L'engagement collectif : le rôle des GIEE
La transition agroécologique ne peut se faire de manière isolée. Le GIEE REMISOL (Reconception en maraîchage nantais de la gestion des sols), créé en 2021, illustre cette dynamique. Rassemblant 13 exploitations de Loire-Atlantique, ce groupe de travail vise à adapter les pratiques au changement climatique en luttant contre la fatigue des sols.
« L’objectif est d’avoir un système plus résilient techniquement et économiquement », précise Armelle Braud, animatrice du groupe au CDDM. Les maraîchers y partagent leurs risques, testent de nouvelles techniques et bénéficient de formations sur l'agriculture de conservation des sols. C'est un espace d'intelligence collective où le partage d'expérience compense le manque de temps pour les essais individuels.
Modèles alternatifs : l'exemple de « Touche à la Terre »
Parallèlement au maraîchage de plein champ à grande échelle, des fermes comme « Touche à la Terre » en Vendée incarnent une vision différente, ancrée dans une pratique biologique certifiée depuis près de 40 ans. Ici, la résilience s'appuie sur la diversité et l'intégration sociale. La ferme cultive 15 hectares de légumes diversifiés, 4 hectares de bois et 2 hectares de céréales pour la panification.
La transmission de la ferme, orchestrée par Pierre-Yves YOU vers une équipe composée de Jérôme MAZEREAU et Marc DELINEAU, montre que la pérennité d'une exploitation passe aussi par la transmission de valeurs. Le soutien d'un Groupement Foncier Agricole (GFA), l'ABERNOTE, regroupant plus de 40 personnes, garantit l'accès au foncier et ancre la ferme dans son territoire. Cette approche met l'accent sur la récolte à pleine maturité, la vente directe et le lien fort avec les consommateurs.

Vers une reconception globale du système maraîcher
L'évolution des pratiques observée chez ces différents acteurs témoigne d'une recherche constante d'équilibre. Qu'il s'agisse de l'EARL L’Ebaupin, avec son approche technique axée sur la réduction du travail du sol et l'optimisation des intrants organiques, ou de fermes comme « Touche à la Terre », privilégiant la diversité et l'ancrage territorial, le dénominateur commun reste la santé du sol.
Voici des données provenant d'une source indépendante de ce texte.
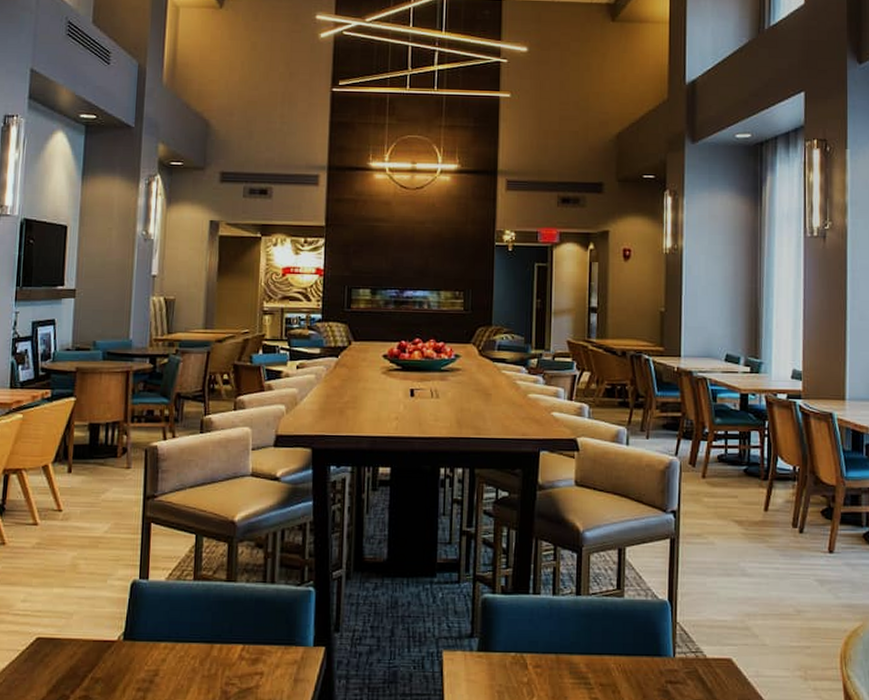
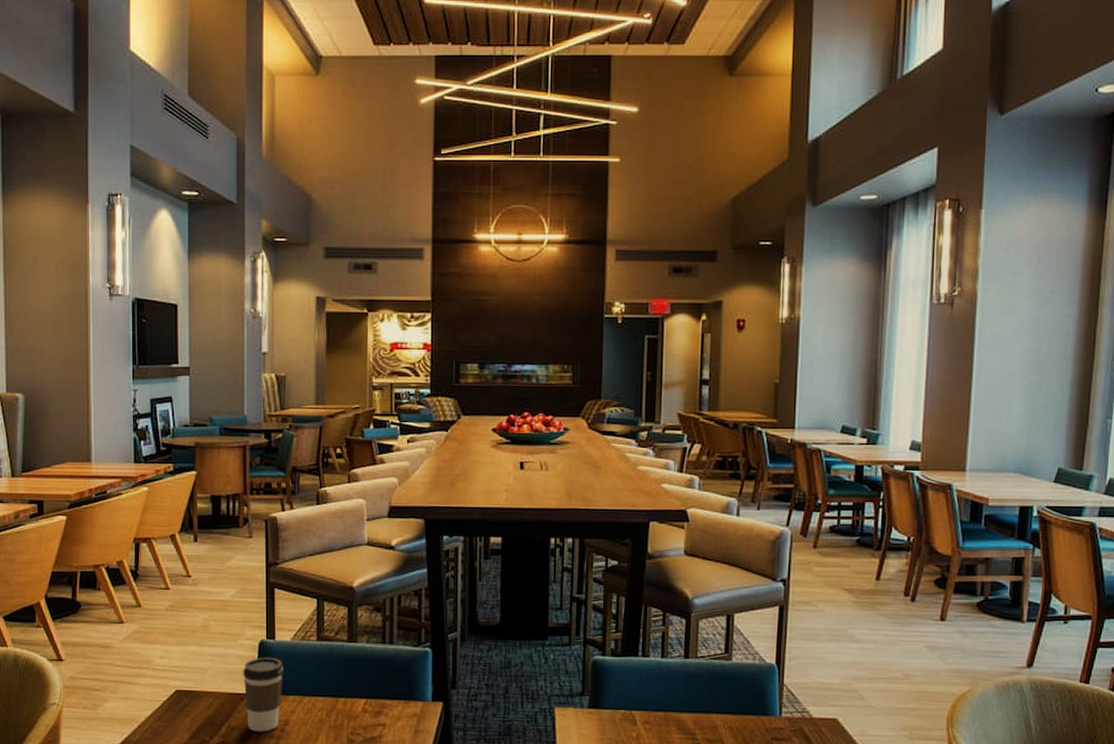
coffee cup: none [111,599,156,684] -> present [243,657,284,732]

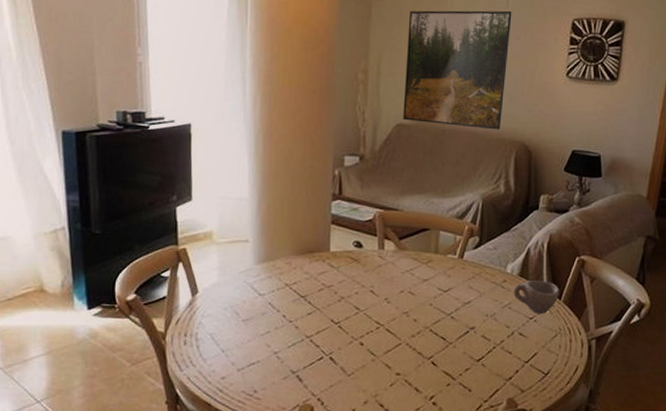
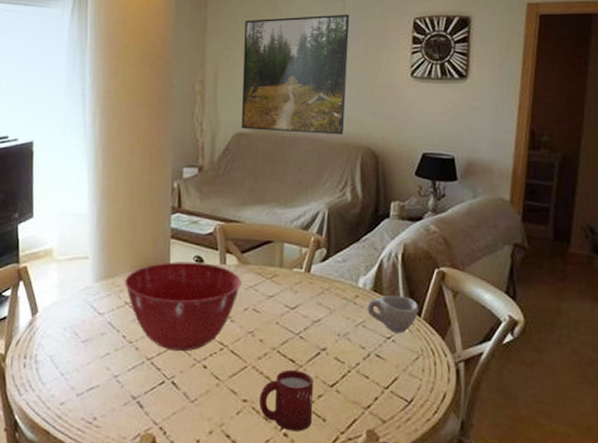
mixing bowl: none [284,246,398,329] -> present [124,262,241,351]
cup: none [412,346,462,400] -> present [260,369,314,431]

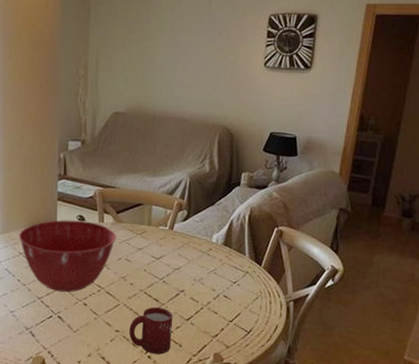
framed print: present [242,14,350,135] -> none [119,9,214,116]
cup: present [367,296,418,333] -> none [218,249,260,278]

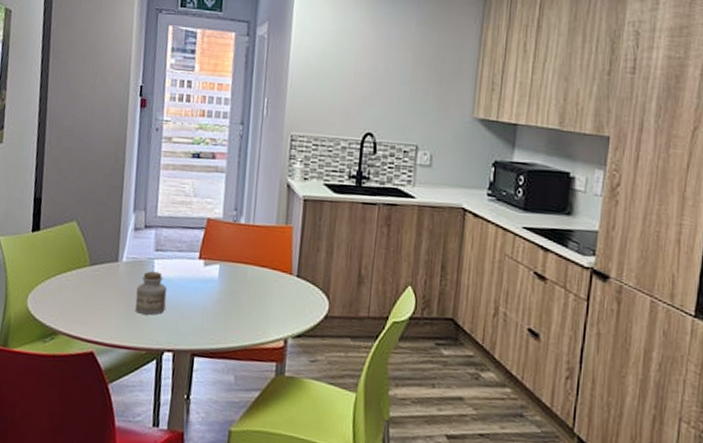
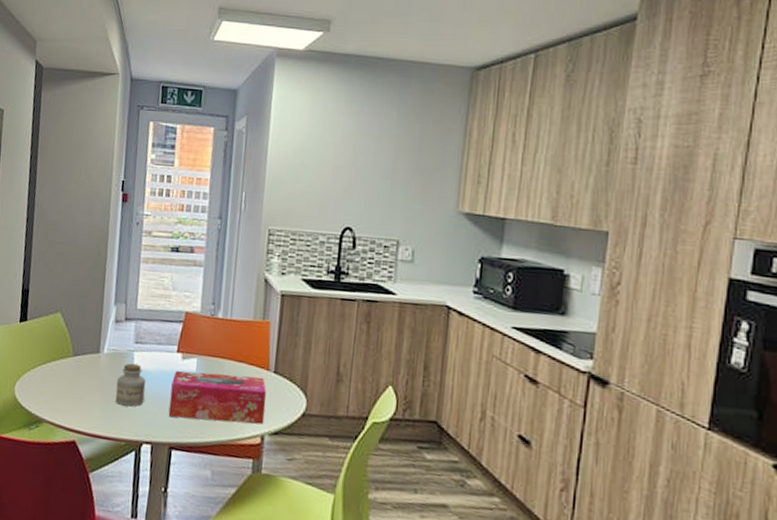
tissue box: none [190,277,289,328] -> present [168,370,266,425]

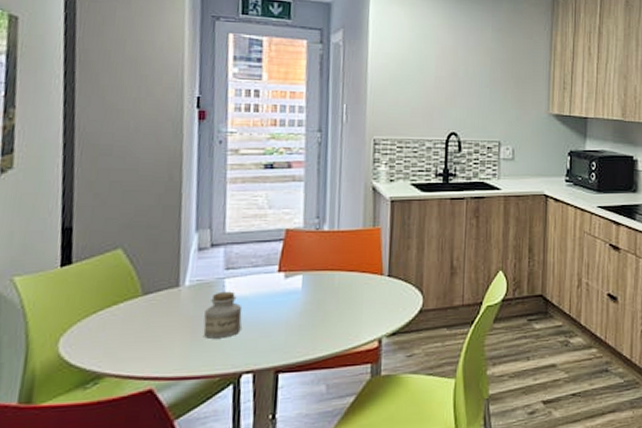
tissue box: present [168,370,266,425] -> none [271,283,382,341]

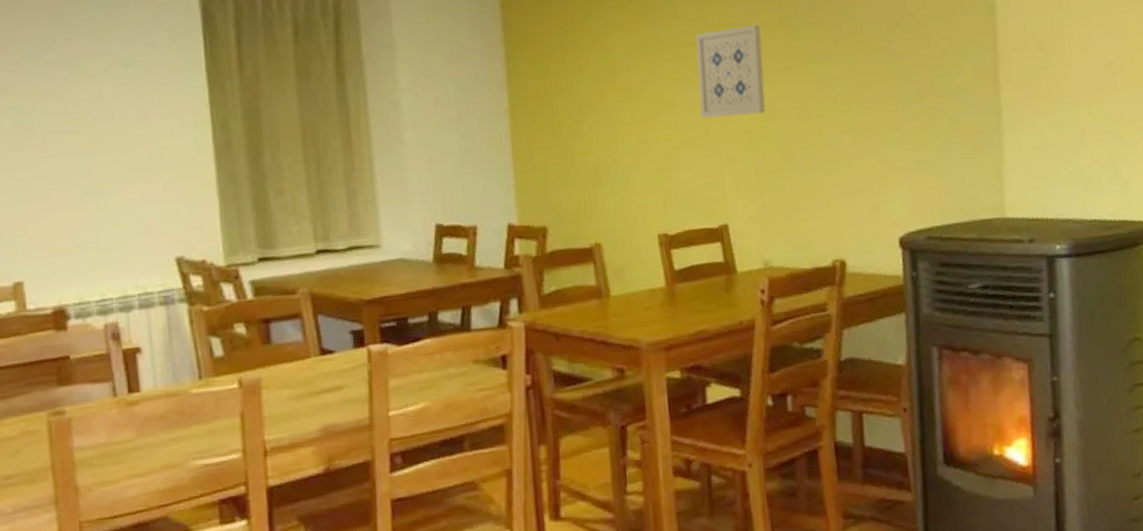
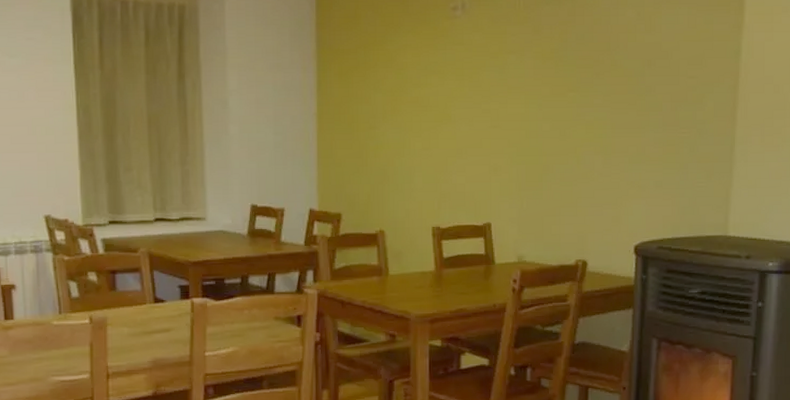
wall art: present [696,24,766,118] -> none [475,54,534,133]

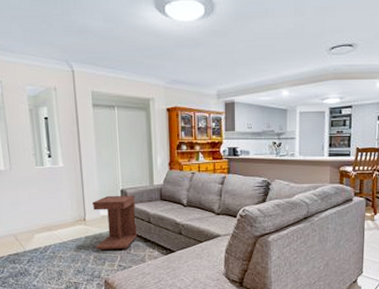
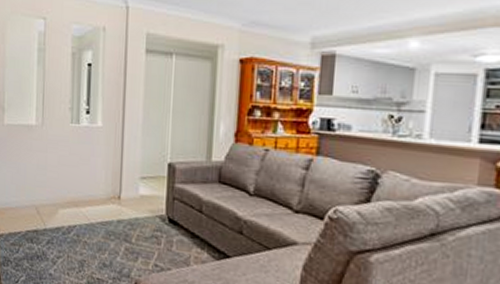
side table: present [91,195,138,250] -> none [129,170,185,244]

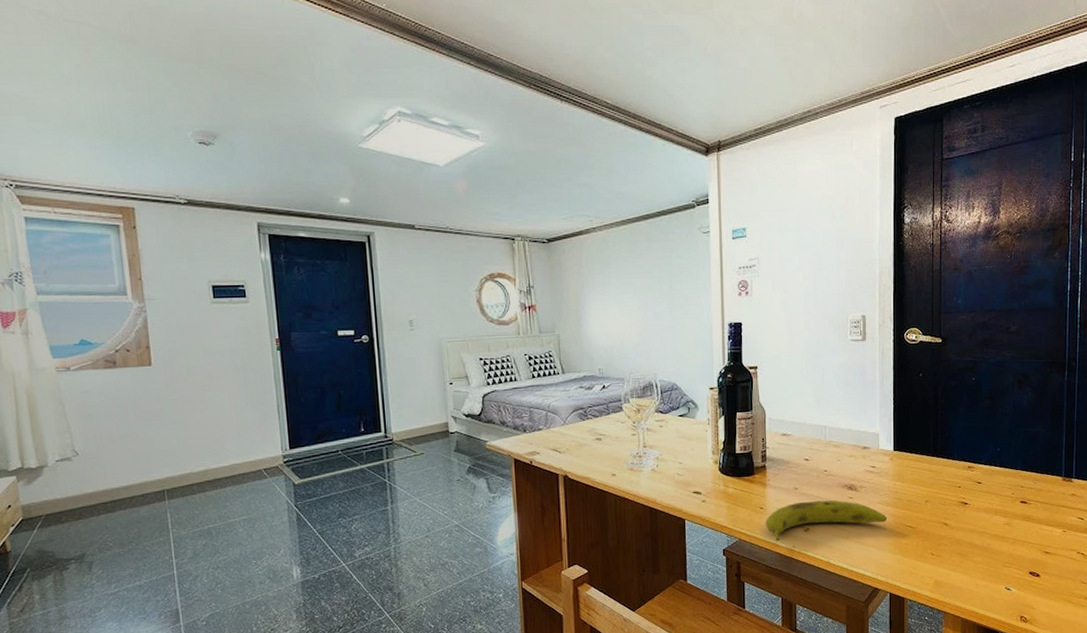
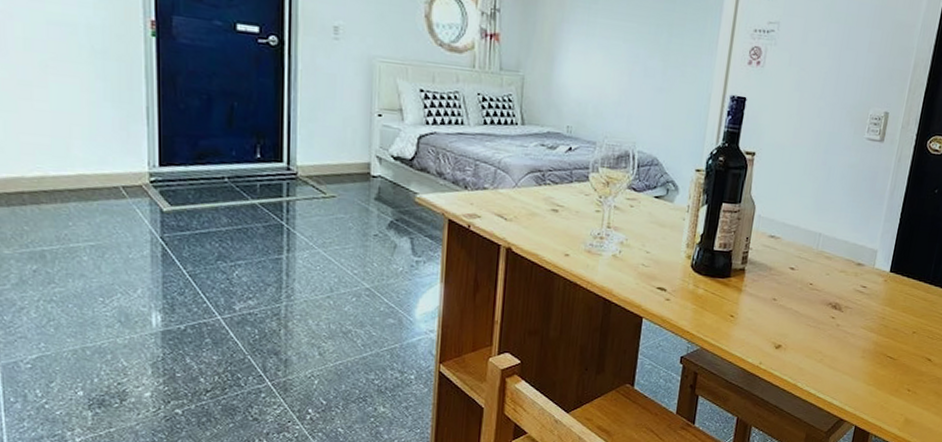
fruit: present [765,500,888,542] -> none [733,315,869,356]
Cette "reconquête de la vie des sols" ne se limite pas à des choix agronomiques ; elle touche au cœur du modèle économique. La réduction de la dépendance aux produits phytosanitaires, l'adaptation au stress hydrique et la recherche de résilience face au changement climatique imposent une remise en question permanente des itinéraires techniques. Le maraîchage du futur, qu'il soit conventionnel ou biologique, se construit sur la capacité des agriculteurs à observer, tester et collaborer, transformant chaque parcelle en un écosystème vivant et productif.
La gestion fine de la matière organique, l'abandon progressif de méthodes agressives comme la solarisation ou la désinfection, et l'intégration de nouvelles cultures assainissantes marquent une rupture avec les pratiques du siècle dernier. L'avenir du secteur semble résider dans cette capacité à marier rigueur scientifique et respect du vivant, assurant ainsi la pérennité des exploitations pour les générations futures. Chaque essai, chaque parcelle réhabilitée et chaque collaboration au sein de groupes comme le GIEE Remisol constitue un pas de plus vers un maraîchage plus durable, capable de nourrir les populations tout en préservant la ressource fondamentale qu'est le sol.